Monday, October 6, 2008

Coneheads + Traveling Pants = inspiration!

Character and story ideas come from the strangest places, especially for me. Here’s how I got the inspiration of who a character in my current WIP novel was.

Early this summer I was at the bookstore thinking about the Coneheads and laughing to myself (doesn’t everyone still think about the Coneheads?), when I saw the book, The Sisterhood of the Traveling Pants by Ann Brashares. Before I could help myself, my mind threw them together and I said to my husband,

“I come from Pants!”

At which point I started cracking up, he couldn’t figure out what I was laughing about, and the rest of the people in the store were looking at me like I was a lunatic. Ever since then, I can’t stop saying, “I come from Pants!” It totally kills me every time. Not only that, but it’s a phrase that works for almost any occasion. Try it, you’ll see.

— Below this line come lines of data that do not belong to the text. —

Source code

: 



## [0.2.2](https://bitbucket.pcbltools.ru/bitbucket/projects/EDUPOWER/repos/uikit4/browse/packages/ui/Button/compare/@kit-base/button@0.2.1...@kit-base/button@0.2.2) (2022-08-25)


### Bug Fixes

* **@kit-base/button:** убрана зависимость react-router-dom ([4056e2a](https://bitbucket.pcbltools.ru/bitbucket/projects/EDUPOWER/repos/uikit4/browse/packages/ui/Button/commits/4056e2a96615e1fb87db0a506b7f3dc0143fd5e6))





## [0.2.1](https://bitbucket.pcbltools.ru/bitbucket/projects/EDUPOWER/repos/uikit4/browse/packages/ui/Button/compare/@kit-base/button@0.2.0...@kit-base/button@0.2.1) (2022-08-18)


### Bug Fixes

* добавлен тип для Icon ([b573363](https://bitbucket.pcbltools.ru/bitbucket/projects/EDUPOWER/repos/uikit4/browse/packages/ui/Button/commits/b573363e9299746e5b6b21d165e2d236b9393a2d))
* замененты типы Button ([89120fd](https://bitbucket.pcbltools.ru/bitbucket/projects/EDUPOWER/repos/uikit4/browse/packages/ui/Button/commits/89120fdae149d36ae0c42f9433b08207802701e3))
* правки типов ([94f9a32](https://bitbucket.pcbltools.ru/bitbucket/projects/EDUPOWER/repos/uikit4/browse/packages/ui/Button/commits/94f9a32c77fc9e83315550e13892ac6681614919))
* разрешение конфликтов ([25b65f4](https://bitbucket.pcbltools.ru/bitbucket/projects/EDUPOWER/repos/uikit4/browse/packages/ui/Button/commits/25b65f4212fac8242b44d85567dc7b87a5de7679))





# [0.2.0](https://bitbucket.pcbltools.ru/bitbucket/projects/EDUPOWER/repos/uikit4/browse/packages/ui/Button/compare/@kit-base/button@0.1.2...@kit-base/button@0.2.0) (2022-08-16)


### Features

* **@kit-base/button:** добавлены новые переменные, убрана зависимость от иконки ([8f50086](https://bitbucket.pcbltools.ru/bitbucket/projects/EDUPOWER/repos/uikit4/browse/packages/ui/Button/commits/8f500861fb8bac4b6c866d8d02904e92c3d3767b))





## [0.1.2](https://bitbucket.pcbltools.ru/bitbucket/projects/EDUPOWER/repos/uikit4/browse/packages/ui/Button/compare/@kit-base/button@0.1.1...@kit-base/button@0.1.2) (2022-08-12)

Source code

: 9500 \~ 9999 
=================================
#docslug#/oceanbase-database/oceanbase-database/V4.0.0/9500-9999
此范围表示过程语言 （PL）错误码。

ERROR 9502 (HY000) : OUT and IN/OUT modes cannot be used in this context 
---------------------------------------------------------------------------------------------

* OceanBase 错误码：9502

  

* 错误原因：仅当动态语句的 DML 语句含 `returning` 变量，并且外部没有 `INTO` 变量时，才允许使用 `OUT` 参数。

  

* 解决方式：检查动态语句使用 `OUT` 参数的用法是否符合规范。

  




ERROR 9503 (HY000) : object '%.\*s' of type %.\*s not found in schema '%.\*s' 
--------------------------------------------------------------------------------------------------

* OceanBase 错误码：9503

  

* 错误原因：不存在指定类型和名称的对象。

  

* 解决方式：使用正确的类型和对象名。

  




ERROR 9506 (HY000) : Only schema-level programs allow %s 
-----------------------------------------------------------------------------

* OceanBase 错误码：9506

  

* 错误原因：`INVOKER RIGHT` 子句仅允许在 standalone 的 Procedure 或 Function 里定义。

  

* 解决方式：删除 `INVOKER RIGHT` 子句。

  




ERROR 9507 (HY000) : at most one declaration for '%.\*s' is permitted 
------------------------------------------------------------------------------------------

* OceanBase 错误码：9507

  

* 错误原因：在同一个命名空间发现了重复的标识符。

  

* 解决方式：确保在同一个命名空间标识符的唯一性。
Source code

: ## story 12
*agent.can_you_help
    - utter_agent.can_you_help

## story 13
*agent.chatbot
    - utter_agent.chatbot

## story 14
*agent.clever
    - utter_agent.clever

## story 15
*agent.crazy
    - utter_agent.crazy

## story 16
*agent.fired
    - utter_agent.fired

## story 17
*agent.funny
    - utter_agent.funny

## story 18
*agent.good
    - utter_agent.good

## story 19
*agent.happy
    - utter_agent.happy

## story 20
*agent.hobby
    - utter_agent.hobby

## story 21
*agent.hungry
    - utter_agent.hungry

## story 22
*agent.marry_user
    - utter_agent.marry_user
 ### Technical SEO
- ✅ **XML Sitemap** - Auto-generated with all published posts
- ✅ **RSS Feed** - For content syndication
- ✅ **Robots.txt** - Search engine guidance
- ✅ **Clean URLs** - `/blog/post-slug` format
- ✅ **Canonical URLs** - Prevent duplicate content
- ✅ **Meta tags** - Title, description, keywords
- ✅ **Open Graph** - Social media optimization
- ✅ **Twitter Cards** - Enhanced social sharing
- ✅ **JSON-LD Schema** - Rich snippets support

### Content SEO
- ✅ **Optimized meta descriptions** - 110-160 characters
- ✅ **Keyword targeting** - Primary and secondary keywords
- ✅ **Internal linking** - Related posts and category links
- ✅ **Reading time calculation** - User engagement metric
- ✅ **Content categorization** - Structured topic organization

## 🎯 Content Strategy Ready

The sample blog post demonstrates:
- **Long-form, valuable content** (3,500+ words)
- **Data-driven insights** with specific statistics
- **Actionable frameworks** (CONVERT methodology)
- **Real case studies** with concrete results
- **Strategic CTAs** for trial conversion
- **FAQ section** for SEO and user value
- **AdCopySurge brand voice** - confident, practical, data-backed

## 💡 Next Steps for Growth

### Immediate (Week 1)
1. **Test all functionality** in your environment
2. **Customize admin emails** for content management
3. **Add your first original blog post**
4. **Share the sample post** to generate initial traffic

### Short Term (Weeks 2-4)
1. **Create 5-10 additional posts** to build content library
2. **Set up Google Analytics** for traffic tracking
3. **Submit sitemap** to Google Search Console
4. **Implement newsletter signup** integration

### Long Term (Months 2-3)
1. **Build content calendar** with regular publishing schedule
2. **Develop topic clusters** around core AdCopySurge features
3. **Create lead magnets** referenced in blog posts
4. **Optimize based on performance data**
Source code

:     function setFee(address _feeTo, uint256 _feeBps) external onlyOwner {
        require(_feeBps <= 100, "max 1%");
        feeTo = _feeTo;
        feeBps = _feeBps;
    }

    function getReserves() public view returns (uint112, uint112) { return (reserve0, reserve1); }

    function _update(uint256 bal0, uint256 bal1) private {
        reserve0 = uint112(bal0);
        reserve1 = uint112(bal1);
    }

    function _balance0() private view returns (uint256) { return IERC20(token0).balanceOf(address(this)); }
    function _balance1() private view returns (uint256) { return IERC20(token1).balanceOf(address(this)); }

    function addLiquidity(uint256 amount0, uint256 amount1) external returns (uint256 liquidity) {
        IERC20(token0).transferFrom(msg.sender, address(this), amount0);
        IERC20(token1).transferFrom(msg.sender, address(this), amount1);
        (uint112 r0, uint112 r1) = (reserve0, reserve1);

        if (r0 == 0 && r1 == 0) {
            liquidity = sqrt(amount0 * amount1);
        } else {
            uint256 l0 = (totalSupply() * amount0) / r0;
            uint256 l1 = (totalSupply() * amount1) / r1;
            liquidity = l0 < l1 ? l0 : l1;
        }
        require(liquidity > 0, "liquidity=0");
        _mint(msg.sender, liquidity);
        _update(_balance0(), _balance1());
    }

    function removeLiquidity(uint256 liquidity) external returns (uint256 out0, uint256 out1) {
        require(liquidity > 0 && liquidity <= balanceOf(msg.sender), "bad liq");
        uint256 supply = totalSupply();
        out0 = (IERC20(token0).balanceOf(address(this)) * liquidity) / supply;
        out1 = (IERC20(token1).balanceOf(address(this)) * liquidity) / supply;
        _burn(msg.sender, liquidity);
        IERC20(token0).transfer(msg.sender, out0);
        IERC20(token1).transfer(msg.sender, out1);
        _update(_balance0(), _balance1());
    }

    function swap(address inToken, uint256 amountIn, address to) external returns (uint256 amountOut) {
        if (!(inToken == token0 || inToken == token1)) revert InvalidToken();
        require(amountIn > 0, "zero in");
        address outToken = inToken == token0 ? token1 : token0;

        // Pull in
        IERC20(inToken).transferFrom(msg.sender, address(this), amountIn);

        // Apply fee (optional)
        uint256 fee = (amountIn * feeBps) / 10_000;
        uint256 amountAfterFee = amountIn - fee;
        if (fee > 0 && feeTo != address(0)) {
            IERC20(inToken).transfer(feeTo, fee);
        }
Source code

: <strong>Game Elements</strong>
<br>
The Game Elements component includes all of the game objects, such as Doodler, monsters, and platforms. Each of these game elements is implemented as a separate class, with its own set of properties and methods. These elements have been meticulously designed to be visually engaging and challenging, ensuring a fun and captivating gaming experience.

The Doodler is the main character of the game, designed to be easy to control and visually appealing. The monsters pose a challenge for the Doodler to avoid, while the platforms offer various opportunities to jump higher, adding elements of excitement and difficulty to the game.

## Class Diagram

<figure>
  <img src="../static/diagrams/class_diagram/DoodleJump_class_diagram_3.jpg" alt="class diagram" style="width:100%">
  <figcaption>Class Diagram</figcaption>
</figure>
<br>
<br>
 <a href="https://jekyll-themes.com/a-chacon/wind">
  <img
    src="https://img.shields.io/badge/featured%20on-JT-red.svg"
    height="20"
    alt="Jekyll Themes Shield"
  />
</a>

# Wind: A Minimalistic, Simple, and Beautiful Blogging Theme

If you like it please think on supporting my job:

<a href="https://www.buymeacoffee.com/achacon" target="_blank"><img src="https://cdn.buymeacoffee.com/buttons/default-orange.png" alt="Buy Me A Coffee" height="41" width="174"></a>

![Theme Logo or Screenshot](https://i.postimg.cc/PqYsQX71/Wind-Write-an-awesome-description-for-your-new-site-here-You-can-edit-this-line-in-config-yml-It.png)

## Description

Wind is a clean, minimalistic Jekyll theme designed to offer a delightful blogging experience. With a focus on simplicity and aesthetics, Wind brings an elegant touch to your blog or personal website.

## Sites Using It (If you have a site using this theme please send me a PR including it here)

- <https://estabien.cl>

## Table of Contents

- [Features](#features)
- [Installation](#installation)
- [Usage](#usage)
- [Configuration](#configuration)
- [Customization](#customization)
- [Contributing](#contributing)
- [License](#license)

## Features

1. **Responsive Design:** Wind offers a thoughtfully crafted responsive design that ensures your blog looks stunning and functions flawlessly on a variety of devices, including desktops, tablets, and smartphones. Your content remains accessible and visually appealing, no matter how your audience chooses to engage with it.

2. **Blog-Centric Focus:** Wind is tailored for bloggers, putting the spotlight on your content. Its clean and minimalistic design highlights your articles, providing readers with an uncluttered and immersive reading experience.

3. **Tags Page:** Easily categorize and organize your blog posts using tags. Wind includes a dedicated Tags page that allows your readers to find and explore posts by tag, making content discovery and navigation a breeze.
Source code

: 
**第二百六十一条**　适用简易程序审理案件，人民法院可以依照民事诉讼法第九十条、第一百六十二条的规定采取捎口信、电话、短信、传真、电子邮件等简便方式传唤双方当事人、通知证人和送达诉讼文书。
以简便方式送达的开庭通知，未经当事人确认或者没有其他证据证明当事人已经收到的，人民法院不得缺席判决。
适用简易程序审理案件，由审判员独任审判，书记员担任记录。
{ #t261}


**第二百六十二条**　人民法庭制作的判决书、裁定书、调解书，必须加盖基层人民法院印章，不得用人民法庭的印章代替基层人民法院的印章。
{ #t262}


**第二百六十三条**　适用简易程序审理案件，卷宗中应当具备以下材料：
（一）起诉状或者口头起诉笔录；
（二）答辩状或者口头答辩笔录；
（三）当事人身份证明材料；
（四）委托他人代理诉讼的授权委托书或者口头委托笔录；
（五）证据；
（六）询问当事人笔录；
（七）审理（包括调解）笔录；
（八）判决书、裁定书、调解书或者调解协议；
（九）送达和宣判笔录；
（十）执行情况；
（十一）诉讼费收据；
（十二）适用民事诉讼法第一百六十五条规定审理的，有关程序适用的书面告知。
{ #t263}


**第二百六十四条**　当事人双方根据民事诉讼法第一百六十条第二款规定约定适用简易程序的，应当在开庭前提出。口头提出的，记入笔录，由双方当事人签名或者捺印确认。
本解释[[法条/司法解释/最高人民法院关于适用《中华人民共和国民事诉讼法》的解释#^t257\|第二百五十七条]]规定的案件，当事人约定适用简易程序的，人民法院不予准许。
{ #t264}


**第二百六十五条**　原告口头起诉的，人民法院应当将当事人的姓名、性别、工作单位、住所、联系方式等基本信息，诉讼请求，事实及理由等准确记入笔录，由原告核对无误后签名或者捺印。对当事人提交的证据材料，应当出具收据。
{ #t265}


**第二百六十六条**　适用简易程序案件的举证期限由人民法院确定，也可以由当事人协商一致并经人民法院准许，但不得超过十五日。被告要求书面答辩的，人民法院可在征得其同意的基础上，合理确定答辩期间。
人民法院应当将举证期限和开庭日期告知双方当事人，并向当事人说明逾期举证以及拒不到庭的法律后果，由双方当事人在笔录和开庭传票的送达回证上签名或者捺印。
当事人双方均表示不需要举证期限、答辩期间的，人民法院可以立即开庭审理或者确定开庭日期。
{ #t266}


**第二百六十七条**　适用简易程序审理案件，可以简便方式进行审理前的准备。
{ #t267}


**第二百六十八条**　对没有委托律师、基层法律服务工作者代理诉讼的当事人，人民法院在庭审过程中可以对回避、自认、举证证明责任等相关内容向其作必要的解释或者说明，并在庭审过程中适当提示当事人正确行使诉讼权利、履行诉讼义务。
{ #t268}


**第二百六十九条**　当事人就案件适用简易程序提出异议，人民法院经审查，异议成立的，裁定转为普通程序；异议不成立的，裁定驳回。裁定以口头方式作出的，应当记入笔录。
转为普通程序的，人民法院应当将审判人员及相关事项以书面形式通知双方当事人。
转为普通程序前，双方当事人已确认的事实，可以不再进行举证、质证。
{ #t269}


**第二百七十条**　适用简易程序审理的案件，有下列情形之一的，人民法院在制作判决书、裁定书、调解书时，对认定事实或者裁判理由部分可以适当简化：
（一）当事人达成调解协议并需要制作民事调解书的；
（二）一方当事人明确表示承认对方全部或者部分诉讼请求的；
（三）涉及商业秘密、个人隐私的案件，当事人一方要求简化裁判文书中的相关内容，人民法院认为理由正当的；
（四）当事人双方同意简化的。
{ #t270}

Then a month or so ago, we were walking by a flower store and I said, “I come from Plants!” and started laughing. Even DH was laughing, but mostly because he couldn’t believe I was still on the Coneheads thing. Whenever I see France, Pants, or Plants now, I totally lose it. Poor hubby.

So what does this all have to do with writing and my WIP novel? (Yes, there is a point, promise.)

* Story ideas and characters are all around us. You never know what’s going to spark your imagination or how far that spark will take you. If something makes you laugh or cry or scream, take notice. If you can put together two things that don’t belong and get something new, even better. Someday that might be the seed of an idea that helps you write a story.

* An important character in my novel didn’t have a past, which made it hard to figure out who he was in the story. From thinking about a phrase that I first heard in 1977 and seeing a book I want to read, I figured out that my character has strong connection to plants. Not only that, but the plants are important to the plot. My character likes to say to me, “I come from France, wearing my Plot Pants!” (No, that’s not in my story. Yes, do I know I’m strange. I prefer to think of myself as creative.)

Here’s a recap of how a character in my novel became complex, three-dimensional, and important to the plot:

France -> Pants -> Plants -> Plot and Past -> Pizzazz!
(Sorry, I couldn’t resist pizzazz; I wanted to use another P word.)

Remember this phrase when you’re trying to figure out who your characters are: “I come from Pants!” Or just say it at random times because it’s funny.

Happy Writing!

p.s. It’s October 6, only 25 more days until Halloween!!!


  1. I definitely agree with your point about putting together two things that don't belong and getting something new. I have done that for my two favorite picture book manuscripts. (At least I'm not going to hear that my plot is overdone. :O) )

  2. I'm glad to hear I'm not the only on that does this. Thanks for stopping by!

  3. The word pants cracks me up in general. One of my old friends is from England, and one of his favorite swears was "Pants!" Which sounds really cool with the Brit accent but not so cool with my midwestern one.

    And "I come from pants" is hilarious!

  4. OMG, I didn't know "Pants!" was a swear word! Ha ;)

  5. Fun post! I'm all for silliness!

    Lance Armstrong's kids can claim..
    I'm from Lance!

    (Okay that is a stretch...)

  6. Kelly: "I'm from Lance!"
    Ha! I didn't see that one coming. It's good!

  7. I think I read somewhere that "The Adventures of the Bailey School Kids" series was created this way...something about the authors asking themselves "what if" and they put two totally different things together...

    Happy panting!...oh, wait, that takes on a different meaning...grin.. Enjoy your pants, plants and France...grin....

  8. Brenda: That's interesting about "The Adventures of the Bailey School Kids" series.

    It's not that different from when they talk about combining movies to sell your script ("it's Terminator meets Gone With the Wind meets The Wizard of Oz"). Ok, nobody is making that movie, but I've heard about that method of pitching movies and books, and thought it was an interesting way to come up with ideas (probably why my subconscious came up with France, Pants and Plants).